● Text
I don’t kid myself into thinking that this is either important or eternal. It’s neither. Our local club is a wonderful bunch that I love to run with, but it’s not a highly competitive crowd. In contrast, I’d never touch a single record in my Greater Boston racing club, where one of my masters compatriots just aced an incredible two-thirty-six marathon. And besides, someone will come along and better these marks. After all, that’s what records are all about. But for the moment, it’s a fun achievement.
This momentous event unfolded in the hamlet of West Acton, Massachusetts, which I like to call Wacton, at their Oktoberfest 5K, a largely local affair but made interesting by two twists: an invitation from one of my Greater Boston friends, a local resident, to join the fun, and the discovery that both my neighbor and his son planned on tackling those mean streets. Said neighbor was embarking on only his second race, having pulled off the impressive feat of dropping sixty pounds in nine months, and said neighbor’s son is none other than the famed Intrepid Young Hiking Partner. These things are always more fun in gangs.

● Instruction 1
Reproduce the stretch of the race account from "I don’t kid" through "a fun achievement." word for word.
The race account and the listing have nothing to do with each other.

● Source material
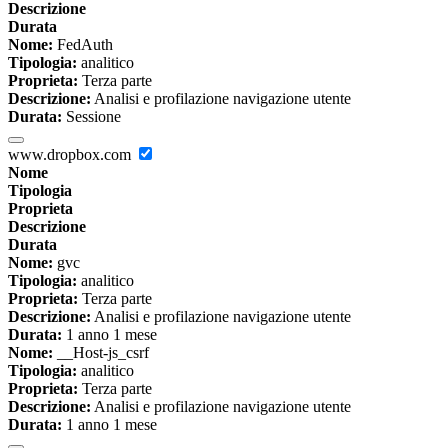
Descrizione
Durata
Nome:
FedAuth
Tipologia:
analitico
Proprieta:
Terza parte
Descrizione:
Analisi e profilazione navigazione utente
Durata:
Sessione
www.dropbox.com
Nome
Tipologia
Proprieta
Descrizione
Durata
Nome:
gvc
Tipologia:
analitico
Proprieta:
Terza parte
Descrizione:
Analisi e profilazione navigazione utente
Durata:
1 anno 1 mese
Nome:
__Host-js_csrf
Tipologia:
analitico
Proprieta:
Terza parte
Descrizione:
Analisi e profilazione navigazione utente
Durata:
1 anno 1 mese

● Instruction 2
Write out every line of the listing read from the pages word for word, leaving out the pictures.

● Answer 1
I don’t kid myself into thinking that this is either important or eternal. It’s neither. Our local club is a wonderful bunch that I love to run with, but it’s not a highly competitive crowd. In contrast, I’d never touch a single record in my Greater Boston racing club, where one of my masters compatriots just aced an incredible two-thirty-six marathon. And besides, someone will come along and better these marks. After all, that’s what records are all about. But for the moment, it’s a fun achievement.

● Answer 2
Descrizione
Durata
Nome:
FedAuth
Tipologia:
analitico
Proprieta:
Terza parte
Descrizione:
Analisi e profilazione navigazione utente
Durata:
Sessione
www.dropbox.com
Nome
Tipologia
Proprieta
Descrizione
Durata
Nome:
gvc
Tipologia:
analitico
Proprieta:
Terza parte
Descrizione:
Analisi e profilazione navigazione utente
Durata:
1 anno 1 mese
Nome:
__Host-js_csrf
Tipologia:
analitico
Proprieta:
Terza parte
Descrizione:
Analisi e profilazione navigazione utente
Durata:
1 anno 1 mese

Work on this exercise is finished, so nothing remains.